[[ RECORDS FOR THIS TASK open ]]

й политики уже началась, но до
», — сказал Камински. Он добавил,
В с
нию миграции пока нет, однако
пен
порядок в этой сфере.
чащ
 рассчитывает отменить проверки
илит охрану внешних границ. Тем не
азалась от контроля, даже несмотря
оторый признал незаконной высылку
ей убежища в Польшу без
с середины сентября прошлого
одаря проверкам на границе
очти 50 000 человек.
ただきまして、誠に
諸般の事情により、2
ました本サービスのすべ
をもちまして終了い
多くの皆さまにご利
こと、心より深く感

[[ RECORDS FOR THIS TASK closed ]]
[[ RECORDS FOR THIS TASK open ]]

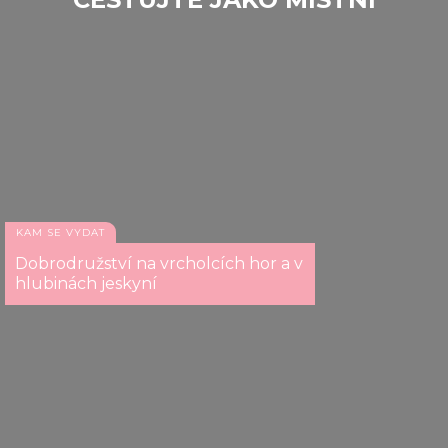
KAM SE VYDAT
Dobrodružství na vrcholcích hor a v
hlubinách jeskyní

[[ RECORDS FOR THIS TASK closed ]]

Set down, unchanged, only those lines above that fall between the line with "й политики уже началась, но до" and the line with "с середины сентября прошлого", the two end lines included.

й политики уже началась, но до
», — сказал Камински. Он добавил,
В с
нию миграции пока нет, однако
пен
порядок в этой сфере.
чащ
 рассчитывает отменить проверки
илит охрану внешних границ. Тем не
азалась от контроля, даже несмотря
оторый признал незаконной высылку
ей убежища в Польшу без
с середины сентября прошлого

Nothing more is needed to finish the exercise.